Peor aún: el ataque consiguió engañar también a profesionales humanos. Se pidió a cinco personas que trataran de distinguir si las imágenes de mamografía eran reales o falsas. La fiabilidad de esta distinción varió considerablemente entre las personas, entre el 29% y el 71%.

De hecho, el peligro podría ir aún más allá: en ocasiones, los algoritmos de inteligencia artificial siguen aprendiendo en base a los datos que adquieren durante el funcionamiento. Si se le facilitan datos alterados maliciosamente, se puede provocar que el algoritmo falle incluso al diagnosticar imágenes reales.

Tenemos que protegernos

Aunque este estudio muestra las posibles consecuencias de primera mano, lo cierto es que el potencial peligro de los ataques de adversario sobre los modelos de inteligencia artificial usados en medicina llevan advirtiéndose al menos dos años: en 2019, un trabajo publicado en Science ya perfiló las posibles motivaciones que podrían tener ciertos colectivos para utilizar estos ataques.

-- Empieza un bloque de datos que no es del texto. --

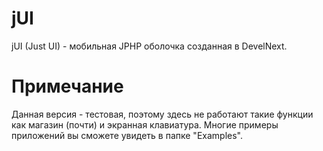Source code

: # jUI
jUI (Just UI) - мобильная JPHP оболочка созданная в DevelNext.

# Примечание
Данная версия - тестовая, поэтому здесь не работают 
такие функции как магазин (почти) и экранная
клавиатура. Многие примеры приложений вы сможете 
увидеть в папке "Examples".
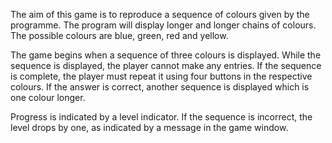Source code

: The aim of this game is to reproduce a sequence of colours given by the programme. The program will display longer and longer chains of colours. The possible colours are blue, green, red and yellow.

The game begins when a sequence of three colours is displayed. While the sequence is displayed, the player cannot make any entries. If the sequence is complete, the player must repeat it using four buttons in the respective colours. If the answer is correct, another sequence is displayed which is one colour longer.

Progress is indicated by a level indicator. If the sequence is incorrect, the level drops by one, as indicated by a message in the game window.
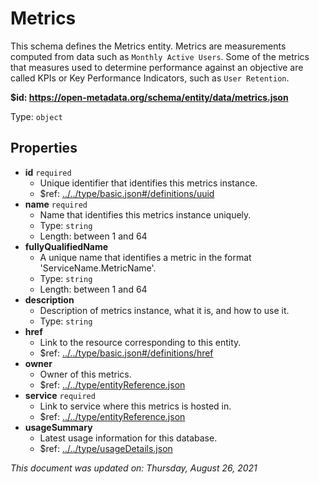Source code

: # Metrics

This schema defines the Metrics entity. Metrics are measurements computed from data such as `Monthly Active Users`. Some of the metrics that measures used to determine performance against an objective are called KPIs or Key Performance Indicators, such as `User Retention`.

<b id="https/open-metadata.org/schema/entity/data/metrics.json">&#36;id: https://open-metadata.org/schema/entity/data/metrics.json</b>

Type: `object`

## Properties
 - **id** `required`
	 - Unique identifier that identifies this metrics instance.
	 - $ref: [../../type/basic.json#/definitions/uuid](../types/basic.md#uuid)
 - **name** `required`
	 - Name that identifies this metrics instance uniquely.
	 - Type: `string`
	 - Length: between 1 and 64
 - **fullyQualifiedName**
	 - A unique name that identifies a metric in the format 'ServiceName.MetricName'.
	 - Type: `string`
	 - Length: between 1 and 64
 - **description**
	 - Description of metrics instance, what it is, and how to use it.
	 - Type: `string`
 - **href**
	 - Link to the resource corresponding to this entity.
	 - $ref: [../../type/basic.json#/definitions/href](../types/basic.md#href)
 - **owner**
	 - Owner of this metrics.
	 - $ref: [../../type/entityReference.json](../types/entityreference.md)
 - **service** `required`
	 - Link to service where this metrics is hosted in.
	 - $ref: [../../type/entityReference.json](../types/entityreference.md)
 - **usageSummary**
	 - Latest usage information for this database.
	 - $ref: [../../type/usageDetails.json](../types/usagedetails.md)


_This document was updated on: Thursday, August 26, 2021_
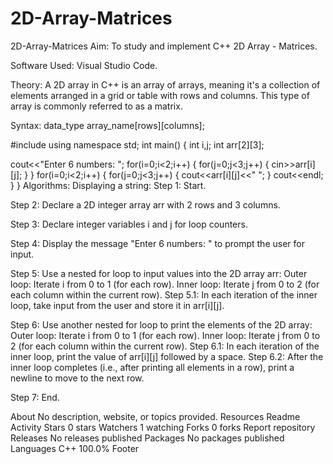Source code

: # 2D-Array-Matrices
2D-Array-Matrices Aim: To study and implement C++ 2D Array - Matrices.

Software Used: Visual Studio Code.

Theory: A 2D array in C++ is an array of arrays, meaning it's a collection of elements arranged in a grid or table with rows and columns. This type of array is commonly referred to as a matrix.

Syntax: data_type array_name[rows][columns];

#include using namespace std; int main() { int i,j; int arr[2][3];

cout<<"Enter 6 numbers: ";
for(i=0;i<2;i++)
{
    for(j=0;j<3;j++)
    {
        cin>>arr[i][j];
    }
}
for(i=0;i<2;i++)
{
    for(j=0;j<3;j++)
    {
        cout<<arr[i][j]<<" ";
    }
    cout<<endl;
}
} Algorithms: Displaying a string: Step 1: Start.

Step 2: Declare a 2D integer array arr with 2 rows and 3 columns.

Step 3: Declare integer variables i and j for loop counters.

Step 4: Display the message "Enter 6 numbers: " to prompt the user for input.

Step 5: Use a nested for loop to input values into the 2D array arr: Outer loop: Iterate i from 0 to 1 (for each row). Inner loop: Iterate j from 0 to 2 (for each column within the current row). Step 5.1: In each iteration of the inner loop, take input from the user and store it in arr[i][j].

Step 6: Use another nested for loop to print the elements of the 2D array: Outer loop: Iterate i from 0 to 1 (for each row). Inner loop: Iterate j from 0 to 2 (for each column within the current row). Step 6.1: In each iteration of the inner loop, print the value of arr[i][j] followed by a space. Step 6.2: After the inner loop completes (i.e., after printing all elements in a row), print a newline to move to the next row.

Step 7: End.

About
No description, website, or topics provided.
Resources
 Readme
 Activity
Stars
 0 stars
Watchers
 1 watching
Forks
 0 forks
Report repository
Releases
No releases published
Packages
No packages published
Languages
C++
100.0%
Footer
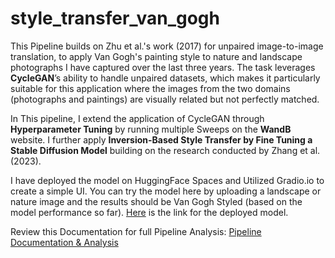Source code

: # style_transfer_van_gogh


This Pipeline builds on Zhu et al.'s work (2017) for unpaired image-to-image translation, to apply Van Gogh's painting style to nature and landscape photographs I have captured over the last three years. The task leverages **CycleGAN**’s ability to handle unpaired datasets, which makes it particularly suitable for this application where the images from the two domains (photographs and paintings) are visually related but not perfectly matched. 

In This pipeline, I extend the application of CycleGAN through **Hyperparameter Tuning** by running multiple Sweeps on the **WandB** website. I further apply **Inversion-Based Style Transfer by Fine Tuning a Stable Diffusion Model** building on the research conducted by Zhang et al. (2023). 


I have deployed the model on HuggingFace Spaces and Utilized Gradio.io to create a simple UI. You can try the model here by uploading a landscape or nature image and the results should be Van Gogh Styled (based on the model performance so far). [Here](https://huggingface.co/spaces/rwankhalifa/van_gogh) is the link for the deployed model.

Review this Documentation for full Pipeline Analysis:
[Pipeline Documentation & Analysis](https://drive.google.com/file/d/1kpAFUq4-xkajFX0naFByBZAMClIryTF9/view?usp=sharing)
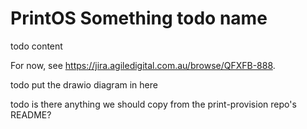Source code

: # PrintOS Something todo name

todo content

For now, see <https://jira.agiledigital.com.au/browse/QFXFB-888>.

todo put the drawio diagram in here

todo is there anything we should copy from the print-provision repo's README?
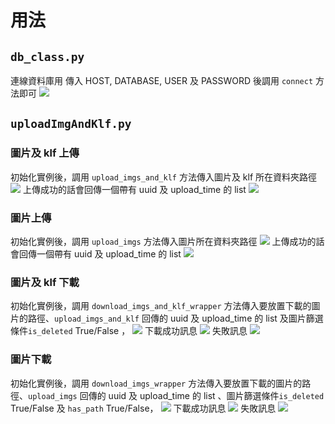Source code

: # 用法
## `db_class.py`
連線資料庫用
傳入 HOST, DATABASE, USER 及 PASSWORD 後調用 `connect` 方法即可
![](https://i.imgur.com/zYLGmpV.png)

## `uploadImgAndKlf.py`
### 圖片及 klf 上傳
初始化實例後，調用 `upload_imgs_and_klf` 方法傳入圖片及 klf 所在資料夾路徑
![](https://i.imgur.com/ujhQw5P.png)
上傳成功的話會回傳一個帶有 uuid 及 upload_time 的 list
![](https://i.imgur.com/AI6TRfW.png)

### 圖片上傳
初始化實例後，調用 `upload_imgs` 方法傳入圖片所在資料夾路徑
![](https://i.imgur.com/VNcilsx.png)
上傳成功的話會回傳一個帶有 uuid 及 upload_time 的 list
![](https://i.imgur.com/AI6TRfW.png)

### 圖片及 klf 下載
初始化實例後，調用 `download_imgs_and_klf_wrapper` 方法傳入要放置下載的圖片的路徑、`upload_imgs_and_klf` 回傳的 uuid 及 upload_time 的 list 及圖片篩選條件`is_deleted` True/False ，
![](https://i.imgur.com/4m6LxRr.png)
下載成功訊息
![](https://i.imgur.com/usXx02h.png)
失敗訊息
![](https://i.imgur.com/7KLHsyc.png)


### 圖片下載
初始化實例後，調用 `download_imgs_wrapper` 方法傳入要放置下載的圖片的路徑、`upload_imgs` 回傳的 uuid 及 upload_time 的 list 、圖片篩選條件`is_deleted` True/False 及 `has_path` True/False，
![](https://i.imgur.com/ioq5eyb.png)
下載成功訊息
![](https://i.imgur.com/usXx02h.png)
失敗訊息
![](https://i.imgur.com/7KLHsyc.png)
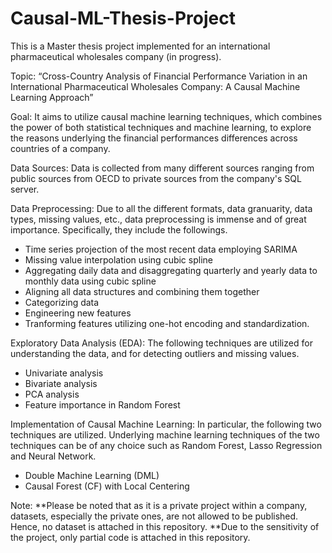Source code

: # Causal-ML-Thesis-Project
This is a Master thesis project implemented for an international pharmaceutical wholesales company (in progress).

Topic: “Cross-Country Analysis of Financial Performance Variation in an International Pharmaceutical Wholesales Company: A Causal Machine Learning Approach”

Goal: It aims to utilize causal machine learning techniques, which combines the power of both statistical techniques and machine learning, to explore the reasons underlying the financial performances differences across countries of a company.

Data Sources: Data is collected from many different sources ranging from public sources from OECD to private sources from the company's SQL server. 

Data Preprocessing: Due to all the different formats, data granuarity, data types, missing values, etc., data preprocessing is immense and of great importance. Specifically, they include the followings.
- Time series projection of the most recent data employing SARIMA
- Missing value interpolation using cubic spline
- Aggregating daily data and disaggregating quarterly and yearly data to monthly data using cubic spline
- Aligning all data structures and combining them together
- Categorizing data
- Engineering new features
- Tranforming features utilizing one-hot encoding and standardization.

Exploratory Data Analysis (EDA): The following techniques are utilized for understanding the data, and for detecting outliers and missing values.
- Univariate analysis
- Bivariate analysis
- PCA analysis
- Feature importance in Random Forest

Implementation of Causal Machine Learning: In particular, the following two techniques are utilized. Underlying machine learning techniques of the two techniques can be of any choice such as Random Forest, Lasso Regression and Neural Network.
- Double Machine Learning (DML)
- Causal Forest (CF) with Local Centering

Note: 
**Please be noted that as it is a private project within a company, datasets, especially the private ones, are not allowed to be published. Hence, no dataset is attached in this repository.
**Due to the sensitivity of the project, only partial code is attached in this repository.
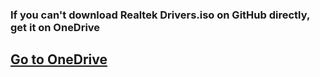 ### If you can't download Realtek Drivers.iso on GitHub directly, get it on OneDrive 
## <a href="https://tpnh-my.sharepoint.com/:u:/g/personal/levuphucnguyen_tpnh_onmicrosoft_com/EYapmuG2aoFNtrfKtg8TbwEBBNOs0UHzJLxv8P6f55Ivkw?e=k8BDaa" target="_blank">Go to OneDrive</a>
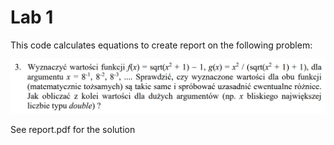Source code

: # Lab 1

This code calculates equations to create report on the following problem:

<img src="handout.png" alt="handout" style="zoom:50%;" />

See report.pdf for the solution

Lejos de querer desincentivar la innovación en los usos médicos de la inteligencia artificial, la motivación explicitada en el estudio era positiva. Se pretendía animar a toda la comunidad médica, técnica, legal y ética para involucrarse en desarrollar sistemas seguros que permitieran explotar los beneficios de la inteligencia artificial sin exponerse a los riesgos.

El presente trabajo llega a la misma conclusión. El siguiente paso, apunta Shandong Wu – el investigador líder del estudio – es hacer que los modelos de inteligencia artificial sean más resistentes a los ataques adversarios. Una manera de conseguirlo, en la que ya está trabajando con su equipo, es el “entrenamiento adversario”. La idea es facilitar imágenes ya manipuladas durante la fase de entrenamiento, de forma que el modelo aprenda a distinguir las imágenes reales de las falsas.

Pero, además, es importante que el personal de los hospitales tenga conocimientos de ciberseguridad. Así podrán ser conscientes de los posibles ataques y, sobre todo, tener soluciones a su alcance para proteger los datos de pacientes y bloquear los ataques a tiempo.

El uso de la inteligencia artificial en medicina no es un sueño futuro. Hoy este tipo de modelos se usan para predecir la eficacia de nuevos medicamentos, facilitar las consultas telemáticas y también para apoyar en el diagnóstico médico. Eso sí, las máquinas no funcionan solas y siempre cuentan con supervisión humana de cada caso.